Woman [showers, washes hair, styles hair, puts on make up, chooses outfit, irons clothes]
Man [grabs car keys]
When I reached the border patrol checkpoint, I raised my kale smoothie & the officer immediately waved me through.
Me: if I told you that you have a beautiful body, would you hold it against me?
Funeral Director: Please leave sir
7am – So tired I could weep.
12pm – I would LITERALLY kill for a nap.
4pm – Is it bedtime yet?
6pm – HOW IS IT NOT BEDTIME YET?
9pm – Perkier
11pm – Hey! Why am I not feeling tired now?
12am – WIDE AWAKE
1am – Reading ‘62 facts you never knew about Harry Potter’ on the internet.
You can’t make me happy, you’re not a bag of chips.
Sure sex is great and all but have you ever watched someone trip over a curb while getting out of a Bentley?
Wait unicorns aren’t real?
Are you saying that I made out with a regular horse?
I want to have the kind of hope my dog has when the kids walk around eating chips.
I bought a book on Feng Shuis but I don’t know where to put it.
Nothing fills an awkward silence like a 10 minute kazoo solo.
That’s me at the corner, that’s me at the stoplight choosing no collision
-Michael Stipe selling auto insurance
[True Love’s gf on 7th day of Christmas, forcing smile]

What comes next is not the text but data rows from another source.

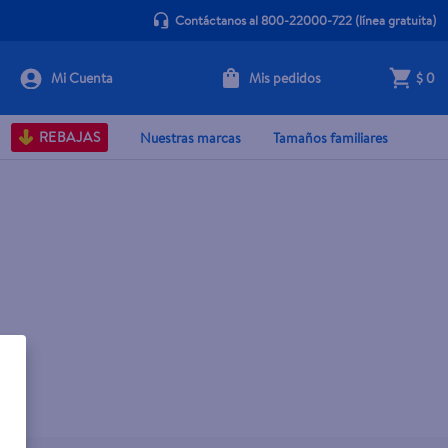
Contáctanos al 800-22000-722
(línea gratuita)
Mis pedidos
$ 0
REBAJAS
Nuestras marcas
Tamaños familiares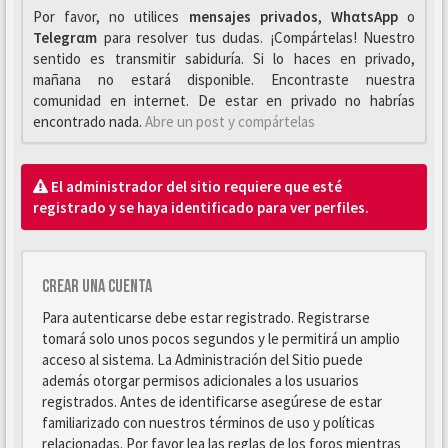
Por favor, no utilices
mensajes privados
,
WhαtsApp
o
Telegrαm
para resolver tus dudas. ¡Compártelas! Nuestro
sentido es transmitir sabiduría. Si lo haces en privado,
mañana no estará disponible. Encontraste nuestra
comunidad en internet. De estar en privado no habrías
encontrado nada.
Abre un post y compártelas
El administrador del sitio requiere que esté
registrado y se haya identificado para ver perfiles.
Crear una cuenta
Para autenticarse debe estar registrado. Registrarse
tomará solo unos pocos segundos y le permitirá un amplio
acceso al sistema. La Administración del Sitio puede
además otorgar permisos adicionales a los usuarios
registrados. Antes de identificarse asegúrese de estar
familiarizado con nuestros términos de uso y políticas
relacionadas. Por favor lea las reglas de los foros mientras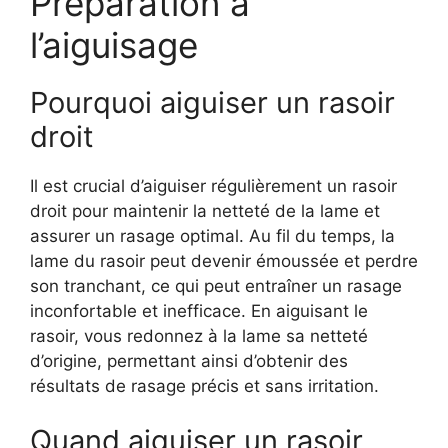
Préparation à
l’aiguisage
Pourquoi aiguiser un rasoir
droit
Il est crucial d’aiguiser régulièrement un rasoir
droit pour maintenir la netteté de la lame et
assurer un rasage optimal. Au fil du temps, la
lame du rasoir peut devenir émoussée et perdre
son tranchant, ce qui peut entraîner un rasage
inconfortable et inefficace. En aiguisant le
rasoir, vous redonnez à la lame sa netteté
d’origine, permettant ainsi d’obtenir des
résultats de rasage précis et sans irritation.
Quand aiguiser un rasoir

awww Swans! how sweet! thx hon, these 7 birds will go nicely with the other 16 birds
Cop: Did you murder all your friends and make a smoothie out of their dead bodies?
Strawberry Shortcake: I’ve been berry naughty!
I can still taste the cardamom pod I accidentally chewed in that pilau rice in 1989.
If someone insults you, the best revenge is to just ignore them and pretend it never bothered you. Although arson works too.
Live, Laugh, Love
Leer, Lunge, Lactate
Do things that start with L
It took me 2 whiskeys to remember I know how to do karate.
Oh. My. God.
Me: You know what would improve this dreadful place? An open bar
Other people in the waiting room:
Asian women look 16 forever and one day out of nowhere look 159 years old.
Ground control: he says he loves you very much
Mrs Major Tom: what’s he done this time?
Could be worse. Someone could be trying to tell you that everything happens for a reason.
me: can I get a job application
mcdonald’s manager: [handing me one] do you have experience
me: oh yeah I’ve filled out hundreds of these
My super power is getting offended when someone tells me to write something down so I don’t forget it, then forgetting it 5 seconds later.
[on 1st date]
Him: So why is someone as pretty as you single?
Me: Single? Who’s single? [gets right up in his face] We marry at dawn.
WIFE: Don’t go into the ball pit with the kids. You always lose your keys.
ME: *already in the ball pit* You’re not going to believe this.